Les jeunes devraient prendre conscience des mécanismes qui définissent la société. Ils construisent ou vont construire la société de demain, sans vraiment connaitre les fondements du monde qui les entoure. La mémoire historique est également indispensable. Ce sont des outils fondamentaux pour mener une lutte pour un changement de la société. Il ne faut pas suivre les pistes d’évasions qui réduiraient à néant toute possibilité de transformation des sociétés. Or tout est mis en œuvre pour qu’on n’ait pas les instruments d’analyse nécessaires, notamment via l’éducation. Cela demande donc un effort considérable de la part des jeunes. Ils ne doivent surtout pas perdre leur énergie transformatrice et s’endormir avec toute une série de gadgets et d’activités. Les grands pouvoirs économiques et politiques, qui orientent le monde, ne demandent qu’une seule chose, que les gens restent passifs.
Il faut donc une jeunesse informée, consciente et qui se bouge pour transformer la société en quelque chose de mieux. C’est l’adage de toutes les générations, à condition d’avoir tous les instruments qu’il faut pour comprendre la société et la volonté qu’il faut pour s’engager efficacement.

######

» Consigne
Donnez la suite du texte sur l'engagement de la jeunesse dans la transformation de la société, en commençant après sa dernière phrase.

» Données disponibles

######

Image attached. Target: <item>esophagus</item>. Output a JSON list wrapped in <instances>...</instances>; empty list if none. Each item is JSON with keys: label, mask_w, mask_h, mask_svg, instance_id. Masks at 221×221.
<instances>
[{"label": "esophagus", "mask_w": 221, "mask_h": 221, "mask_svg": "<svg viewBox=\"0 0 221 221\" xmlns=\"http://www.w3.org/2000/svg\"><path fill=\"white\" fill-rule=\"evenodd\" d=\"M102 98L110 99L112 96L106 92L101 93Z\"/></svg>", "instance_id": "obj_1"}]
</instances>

######

» Réponse
J’ajouterais qu’il est très important d’avoir une référence solide pour tous les engagements qu’on prend. J’entends par référence solide, une base de convictions fondamentales. Cette base de convictions peut être la foi religieuse. Pour moi, c’est une base très importante parce qu’elle est l’affirmation des valeurs de justice, d’égalité entre les être humains, en référence à un transcendant. Cette base de référence peut aussi être un humanisme profond, comme on l’a connu chez Marx, par exemple. Sans base fondamentale, on peut partir dans toutes les directions. J’ai vu tellement de gens de la gauche radicale devenir, avec le temps, les meilleurs néolibéraux qui soient.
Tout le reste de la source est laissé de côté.